SUPPLIED PASSAGE:

▶

Those permissions are not automatically outrageous for a payment bot that needs to respond in channels and threads. They are still worth reading. View Audit Log is a stronger-looking permission than ordinary message sending. Read Message History can expose context that is not part of a payment command. Thread permissions matter if the server uses private or public threads heavily.
A server admin should not add the bot at the top of the server and then forget it. Put the bot in a limited test server or limited channels first. Check which roles can call its commands. Check whether it can read channels where payments should not happen. Check whether payment announcements go to the right place.
Discord is a centralized platform with its own permissions, moderation model and logs. NWC can make the wallet side less custodial, but it does not make Discord permissions irrelevant. The bot still lives inside a server you administer.
What noncustodial means here
MakePrisms' Terms of Service say Prism is a noncustodial platform and does not operate Bitcoin wallet or node infrastructure to custody users' funds, keep backups or copies of passwords, seed phrases or similar wallet material. The terms also say Prism relies on third-party wallets and nodes to receive and process requests and complete payments.
That is an important promise, and it lines up with the NWC model. The bot or service should not be a bank account where all server members deposit funds. Instead, sender wallets and receiver endpoints do the payment work. The MakePrisms service coordinates, records and requests payment actions.
Noncustodial does not mean no risk. MakePrisms can still run the service, issue API keys, process user records, return payment states, apply fees where configured, change availability and be unavailable. The API terms say keys can be revoked or terminated, the API can be deprecated or terminated, and the service is provided as-is.
For readers, the right question is not whether MakePrisms holds seed phrases. The right question is which part of the payment path MakePrisms controls, which part your wallet controls, which part Discord controls, and what happens when any one of those parts fails.
Fees, API keys and operated-service risk
The docs describe optional fees attached to API keys. A fee can have a Lightning Address destination and a basis-points rate, where 100 basis points equals one percent. That is not necessarily a consumer-facing Zap Bot fee statement, but it proves the MakePrisms payment system can support fee settings at the API-key level.
This is exactly the kind of detail a Discord admin or developer should verify before adopting the bot. Are there service fees for bot payments? Are they visible before payment? Who sets them? Are they per server, per API key, per integration or per product? A payment bot is easier to trust when fees are explicit and boring.

◀

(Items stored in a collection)
▶

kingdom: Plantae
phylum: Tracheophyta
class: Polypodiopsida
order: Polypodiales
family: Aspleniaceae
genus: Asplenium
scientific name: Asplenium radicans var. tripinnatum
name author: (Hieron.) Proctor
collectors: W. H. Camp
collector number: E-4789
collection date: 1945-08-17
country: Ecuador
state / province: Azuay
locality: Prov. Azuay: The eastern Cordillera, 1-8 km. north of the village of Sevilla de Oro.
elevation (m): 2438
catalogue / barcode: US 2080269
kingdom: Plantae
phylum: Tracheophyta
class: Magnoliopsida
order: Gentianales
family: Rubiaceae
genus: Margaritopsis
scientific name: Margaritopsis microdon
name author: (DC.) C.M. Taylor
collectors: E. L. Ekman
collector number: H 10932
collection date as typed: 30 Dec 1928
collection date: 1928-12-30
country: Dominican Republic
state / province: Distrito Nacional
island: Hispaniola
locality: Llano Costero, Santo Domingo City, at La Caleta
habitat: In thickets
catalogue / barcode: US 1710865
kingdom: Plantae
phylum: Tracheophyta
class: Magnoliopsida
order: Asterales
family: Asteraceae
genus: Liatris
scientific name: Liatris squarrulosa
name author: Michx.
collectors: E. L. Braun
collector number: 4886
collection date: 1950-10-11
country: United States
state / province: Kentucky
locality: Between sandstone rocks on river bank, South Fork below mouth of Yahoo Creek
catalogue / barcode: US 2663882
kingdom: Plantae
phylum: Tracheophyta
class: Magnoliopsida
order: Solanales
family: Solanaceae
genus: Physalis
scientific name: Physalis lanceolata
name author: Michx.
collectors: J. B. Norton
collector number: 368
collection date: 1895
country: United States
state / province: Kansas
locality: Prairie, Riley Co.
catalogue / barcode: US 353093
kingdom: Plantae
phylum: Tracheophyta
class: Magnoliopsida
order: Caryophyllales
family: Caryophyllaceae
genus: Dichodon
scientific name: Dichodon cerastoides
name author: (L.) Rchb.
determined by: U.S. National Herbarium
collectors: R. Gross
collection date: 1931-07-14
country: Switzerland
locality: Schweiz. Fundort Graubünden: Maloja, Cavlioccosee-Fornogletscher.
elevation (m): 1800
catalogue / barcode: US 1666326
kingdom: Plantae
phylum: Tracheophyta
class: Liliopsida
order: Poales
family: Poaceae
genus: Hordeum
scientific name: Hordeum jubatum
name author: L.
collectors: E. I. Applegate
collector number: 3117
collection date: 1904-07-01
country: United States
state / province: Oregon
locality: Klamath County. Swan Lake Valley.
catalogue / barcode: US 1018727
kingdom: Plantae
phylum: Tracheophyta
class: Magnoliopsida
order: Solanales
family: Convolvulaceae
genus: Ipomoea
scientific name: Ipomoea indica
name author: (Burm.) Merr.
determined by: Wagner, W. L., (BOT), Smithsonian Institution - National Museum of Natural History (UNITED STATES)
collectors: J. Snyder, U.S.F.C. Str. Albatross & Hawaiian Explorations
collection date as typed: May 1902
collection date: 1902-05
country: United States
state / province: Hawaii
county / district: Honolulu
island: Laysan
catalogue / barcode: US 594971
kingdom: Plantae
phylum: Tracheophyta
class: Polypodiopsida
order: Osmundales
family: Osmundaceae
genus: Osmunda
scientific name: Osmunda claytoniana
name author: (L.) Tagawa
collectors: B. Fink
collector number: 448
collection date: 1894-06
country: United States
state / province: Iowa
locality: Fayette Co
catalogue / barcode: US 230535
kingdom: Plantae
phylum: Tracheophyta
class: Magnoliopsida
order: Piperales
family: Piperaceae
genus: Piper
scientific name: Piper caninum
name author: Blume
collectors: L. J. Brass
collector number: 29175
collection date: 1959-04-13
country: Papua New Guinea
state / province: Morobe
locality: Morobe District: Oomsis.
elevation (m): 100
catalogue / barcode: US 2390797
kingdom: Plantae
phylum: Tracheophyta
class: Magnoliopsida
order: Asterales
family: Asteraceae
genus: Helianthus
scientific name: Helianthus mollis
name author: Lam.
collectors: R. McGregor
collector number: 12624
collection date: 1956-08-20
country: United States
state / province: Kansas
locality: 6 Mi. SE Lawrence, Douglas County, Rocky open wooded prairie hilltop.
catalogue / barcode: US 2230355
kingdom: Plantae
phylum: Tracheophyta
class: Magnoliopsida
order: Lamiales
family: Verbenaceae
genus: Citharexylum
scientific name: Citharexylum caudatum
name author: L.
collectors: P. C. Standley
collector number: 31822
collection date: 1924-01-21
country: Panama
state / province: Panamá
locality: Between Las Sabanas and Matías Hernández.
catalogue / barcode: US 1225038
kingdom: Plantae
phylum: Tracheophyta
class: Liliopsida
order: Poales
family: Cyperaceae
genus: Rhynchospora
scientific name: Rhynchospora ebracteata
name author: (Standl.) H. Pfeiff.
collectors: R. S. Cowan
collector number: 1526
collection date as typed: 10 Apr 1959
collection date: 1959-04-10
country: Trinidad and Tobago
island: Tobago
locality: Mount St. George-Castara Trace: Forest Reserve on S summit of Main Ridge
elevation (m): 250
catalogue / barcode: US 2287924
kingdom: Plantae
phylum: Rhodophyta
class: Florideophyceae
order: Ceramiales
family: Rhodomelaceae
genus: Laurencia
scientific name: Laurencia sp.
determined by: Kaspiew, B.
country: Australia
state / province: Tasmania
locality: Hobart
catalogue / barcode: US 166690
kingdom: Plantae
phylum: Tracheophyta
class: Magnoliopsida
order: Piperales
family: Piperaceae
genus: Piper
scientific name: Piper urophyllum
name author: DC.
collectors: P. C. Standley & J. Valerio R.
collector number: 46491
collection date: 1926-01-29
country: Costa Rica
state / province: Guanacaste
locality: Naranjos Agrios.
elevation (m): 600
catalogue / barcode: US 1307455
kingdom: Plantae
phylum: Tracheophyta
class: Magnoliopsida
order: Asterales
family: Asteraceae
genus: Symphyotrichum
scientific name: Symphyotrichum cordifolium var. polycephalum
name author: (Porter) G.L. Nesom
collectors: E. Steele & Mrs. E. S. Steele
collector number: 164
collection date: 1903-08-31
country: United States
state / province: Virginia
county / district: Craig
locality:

◀

WORK REQUEST A:
Duplicate the part of the Zap Bot passage that opens with the words containing "That is an important" and closes with "requests payment actions.".
WORK REQUEST B:
According to the Zap Bot passage, what does Prism rely on to receive and process requests and complete payments?

TASK SOLUTION A:
That is an important promise, and it lines up with the NWC model. The bot or service should not be a bank account where all server members deposit funds. Instead, sender wallets and receiver endpoints do the payment work. The MakePrisms service coordinates, records and requests payment actions.

TASK SOLUTION B:
Third-party wallets and nodes.